It is a terrible shame that so many people are still struggling to ‘get’ Lana Del Rey. It is sad that so many feminists are still so certain that her music glorifies, even celebrates, domestic violence. It is a disappointing state of affairs, especially after the release of her compelling new album ‘Ultraviolence.’

Whilst there is certainly room to disagree with Del Rey’s incessant focus on abused mistresses and cowed gangster’s molls, you have to disagree with it on an artistic level – because that it what it is, art. To wilfully ignore the fact Del Rey has created an artistic persona, a hazy dream-like figure shrouded by cigarette smoke, lipstick kisses and prescription pills, is to do both the artist and her work a great injustice.

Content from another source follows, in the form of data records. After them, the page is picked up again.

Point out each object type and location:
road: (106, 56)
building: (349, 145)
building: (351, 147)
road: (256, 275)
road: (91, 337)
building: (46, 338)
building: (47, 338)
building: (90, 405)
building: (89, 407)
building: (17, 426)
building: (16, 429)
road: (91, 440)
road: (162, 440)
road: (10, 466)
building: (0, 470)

Lana Del Rey does not glorify domestic violence. She tells stories in which domestic violence is a dominating force – a wilful and ugly character, but one that is never simple. This is nowhere clearer than it is on second album ‘Ultraviolence,’ a mesmerising peon to girls who were born to lose their way in life – or born to die, as Del Rey put it on the title track of her debut release.

With ‘Ultraviolence’ there is a clear sense of progression. The themes explored throughout stay very much the same, too similar in some cases, but they feel more knowing this time around. On sharply sardonic tracks like ‘Money Power Glory’ and ‘Fucked My Way To The Top’ it is hard to shake the feeling that Del Rey is enjoying a private joke, at the expense of those who have always mocked her sun-drenched portrayal of fifties Hollywood.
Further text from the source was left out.